I normally enjoy the fall more than the rise in CKII but this time my efforts had taken a lot out of me. It's the only time I've ever played the game to win, as it were, and I couldn't stand to watch the end of my empire. One day I'll go back.

Game: The Ritual on Weylyn Island
When I quit playing: About ten feet from where the game begins. Almost.
Reason for abandonment: I couldn't open the door to leave the first building in the game.

This was last night. I play a lot of games that I don't end up writing about. Digging through recent releases, particularly obscure horror games, is a hobby of mine, and it's how I unearth occasional diamonds in the rough. The Ritual on Weylyn Island is not a diamond. I ran into two nasty bugs within two minutes of starting the game: the first left me unable to move without spinning around as I did so and the second left me unable to open doors or pick up objects. The latter bug occurred after I'd entered a cabin and the door had closed behind me, so I was unable to leave.

Reloading didn't help but I did manage to progress by controlling everything with mouse and keyboard except the button to activate doors or pick up objects, which was mapped to the right trigger on my 360 pad. I played like that for a while, unable to use just one control method at a time because the joypad mapping means that the left and right bumpers make the character turn around (left makes her turn right and right makes her turn left, of course) and the right stick's x-axis makes her look up and down (left is up, right is down). The left stick is the only sensible one – pushing it forward moves the character forward.

I eventually quit because even though I managed to kick my Uncle Brian in the face, a jump scare kept killing me in the next scene.

Game: Amnesia: The Dark Descent
When I quit playing: The Prison level.
Reason for Abandonment: I was too scared to leave the room.

Went into a dark room, closed the door, hid behind some crates. Something started banging on the door and then burst into the room. I paused, saved and reloaded several times over the next few days but always quit before the thing could see me. Eventually reverted to a previous save and carried on from there. I like to think that character has made a home behind those crates, refusing to ever leave.

Your tasks:
1. Translate this sentence from the post about abandoned games into Spanish: "I play a lot of games that I don't end up writing about."
2. Set down the passage of the post about abandoned games between "This was last" and "unable to leave.", inclusive.
The records have nothing to do with the post about abandoned games.

Stored data:
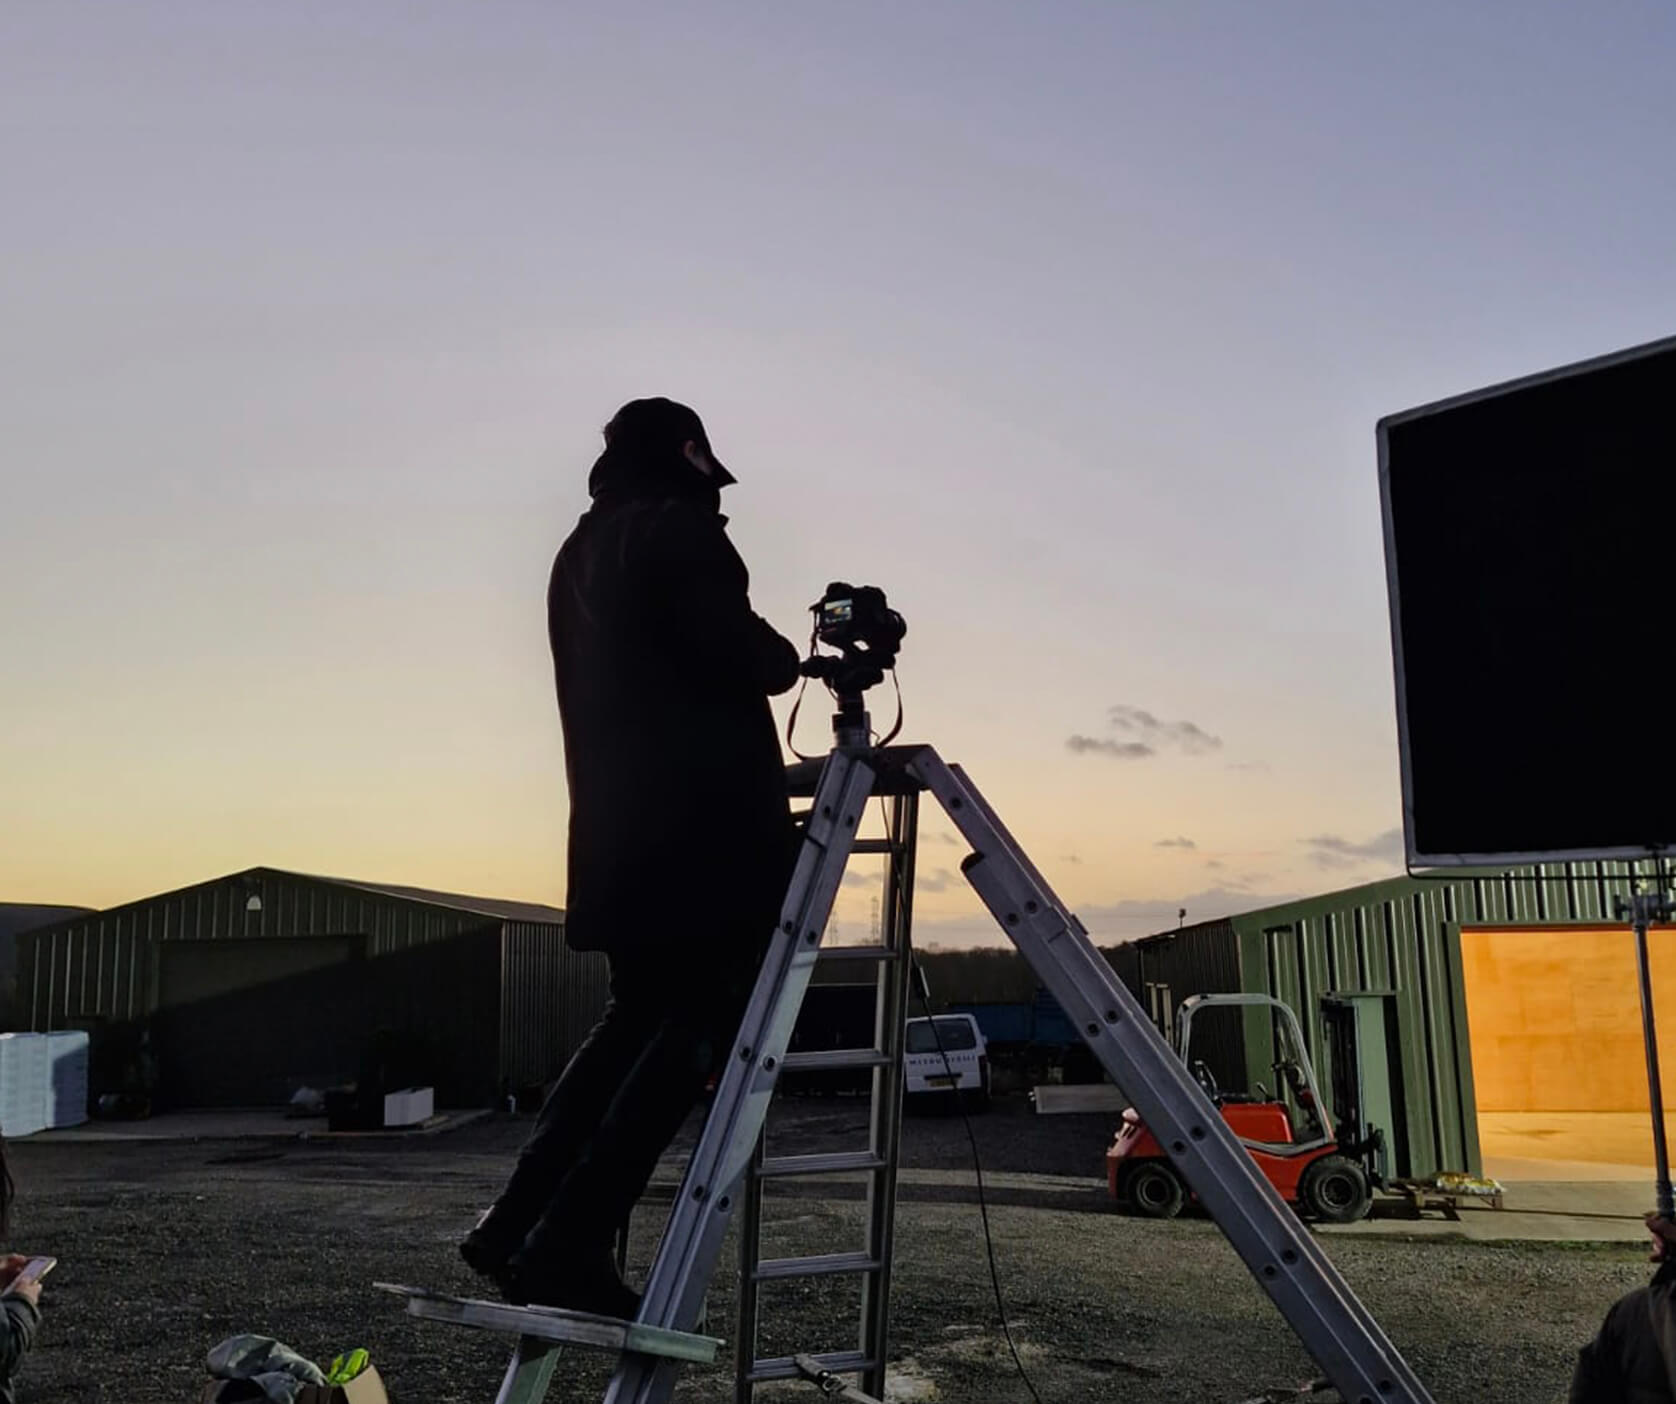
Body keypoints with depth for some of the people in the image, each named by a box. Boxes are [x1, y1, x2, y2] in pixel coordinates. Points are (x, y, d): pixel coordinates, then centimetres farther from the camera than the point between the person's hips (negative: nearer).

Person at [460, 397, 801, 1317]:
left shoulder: (578, 554, 23)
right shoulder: (678, 531, -4)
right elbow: (733, 654, -16)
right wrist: (787, 659, 4)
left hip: (621, 822, 9)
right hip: (703, 820, -9)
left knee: (638, 1017, 16)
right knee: (691, 1030, -6)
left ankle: (516, 1224, 13)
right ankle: (568, 1246, -10)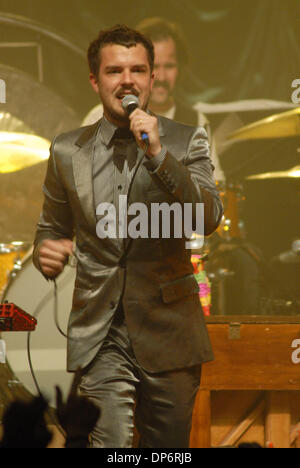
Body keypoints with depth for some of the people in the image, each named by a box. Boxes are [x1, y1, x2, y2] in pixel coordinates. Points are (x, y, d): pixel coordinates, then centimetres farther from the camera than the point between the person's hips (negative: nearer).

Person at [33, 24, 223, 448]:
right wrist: (46, 253, -5)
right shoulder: (67, 151, 7)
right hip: (99, 332, 0)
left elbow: (208, 218, -12)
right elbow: (53, 227, 19)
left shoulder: (185, 142, 2)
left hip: (167, 331, 0)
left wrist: (157, 153, -21)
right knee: (110, 443, -17)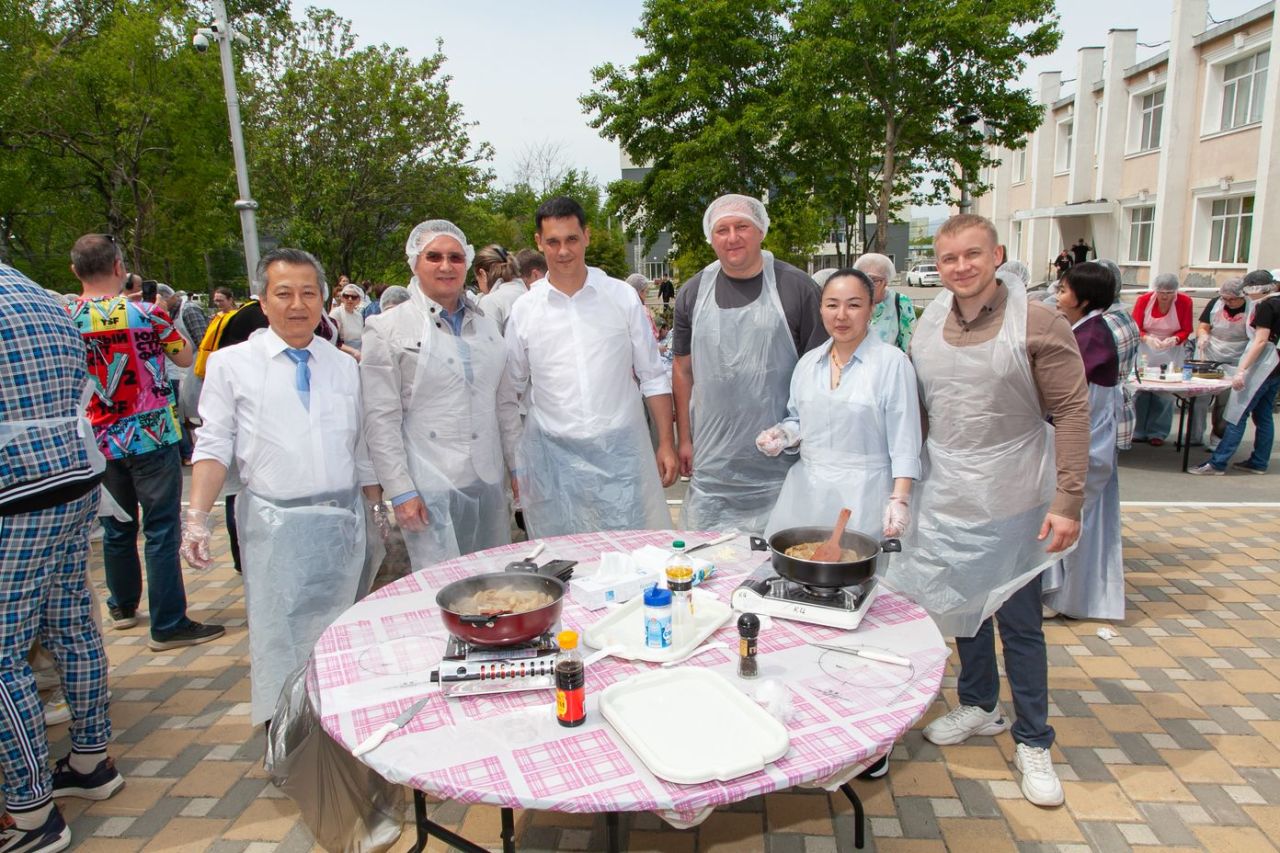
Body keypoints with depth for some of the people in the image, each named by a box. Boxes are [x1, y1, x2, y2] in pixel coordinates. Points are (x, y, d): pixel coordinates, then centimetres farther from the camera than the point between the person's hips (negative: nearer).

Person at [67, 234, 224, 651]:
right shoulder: (145, 314, -12)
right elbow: (185, 358, 2)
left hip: (100, 442, 5)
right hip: (151, 437, -5)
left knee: (117, 528, 19)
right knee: (160, 531, -2)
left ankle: (123, 606, 35)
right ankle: (168, 625, 0)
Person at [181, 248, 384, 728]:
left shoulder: (344, 366, 9)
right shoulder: (231, 364, 1)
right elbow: (214, 446, -1)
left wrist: (381, 513, 12)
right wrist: (197, 518, -11)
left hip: (344, 521, 3)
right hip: (276, 524, -3)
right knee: (280, 637, 1)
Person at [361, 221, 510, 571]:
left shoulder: (486, 323, 11)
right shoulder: (388, 329, -4)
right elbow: (380, 420, -7)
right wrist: (400, 491, -10)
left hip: (489, 481, 5)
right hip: (429, 488, -5)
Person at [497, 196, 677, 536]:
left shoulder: (622, 297, 2)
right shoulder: (523, 310, 2)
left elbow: (653, 377, 6)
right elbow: (506, 396, 8)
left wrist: (666, 443, 2)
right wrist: (515, 465, 5)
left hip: (621, 455, 0)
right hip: (552, 458, 1)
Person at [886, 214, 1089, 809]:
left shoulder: (1037, 325, -11)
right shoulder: (926, 328, 4)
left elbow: (1071, 412, -12)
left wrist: (1067, 501, -17)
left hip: (1012, 505, -5)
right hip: (945, 499, 5)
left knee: (1019, 622, 5)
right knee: (962, 607, 18)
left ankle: (1033, 742, 23)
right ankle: (979, 707, 40)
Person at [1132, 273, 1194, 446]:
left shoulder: (1185, 302, -11)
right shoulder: (1144, 300, -13)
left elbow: (1186, 330, -3)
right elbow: (1135, 329, -8)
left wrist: (1174, 339, -23)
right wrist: (1148, 339, -28)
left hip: (1170, 351, 0)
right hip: (1145, 349, 0)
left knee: (1165, 391, -2)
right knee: (1140, 389, -4)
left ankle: (1157, 433, 6)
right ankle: (1139, 431, 7)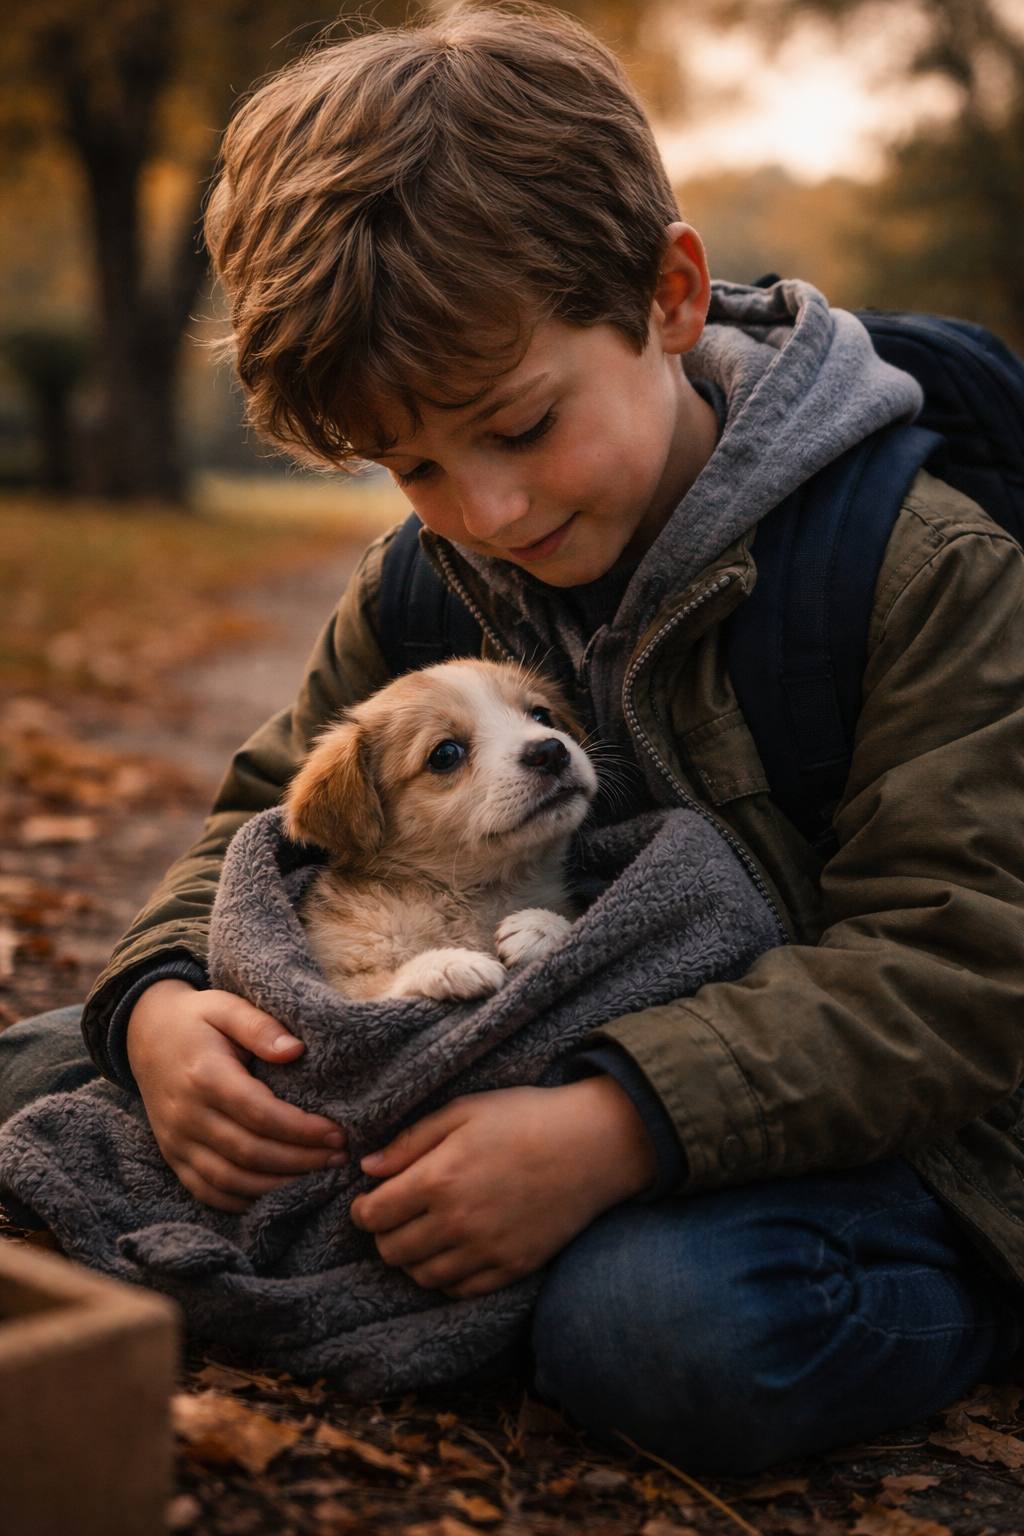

Per-task outputs:
1. Juego muchos videojuegos sobre los que al final no escribo.

2.
This was last night. I play a lot of games that I don't end up writing about. Digging through recent releases, particularly obscure horror games, is a hobby of mine, and it's how I unearth occasional diamonds in the rough. The Ritual on Weylyn Island is not a diamond. I ran into two nasty bugs within two minutes of starting the game: the first left me unable to move without spinning around as I did so and the second left me unable to open doors or pick up objects. The latter bug occurred after I'd entered a cabin and the door had closed behind me, so I was unable to leave.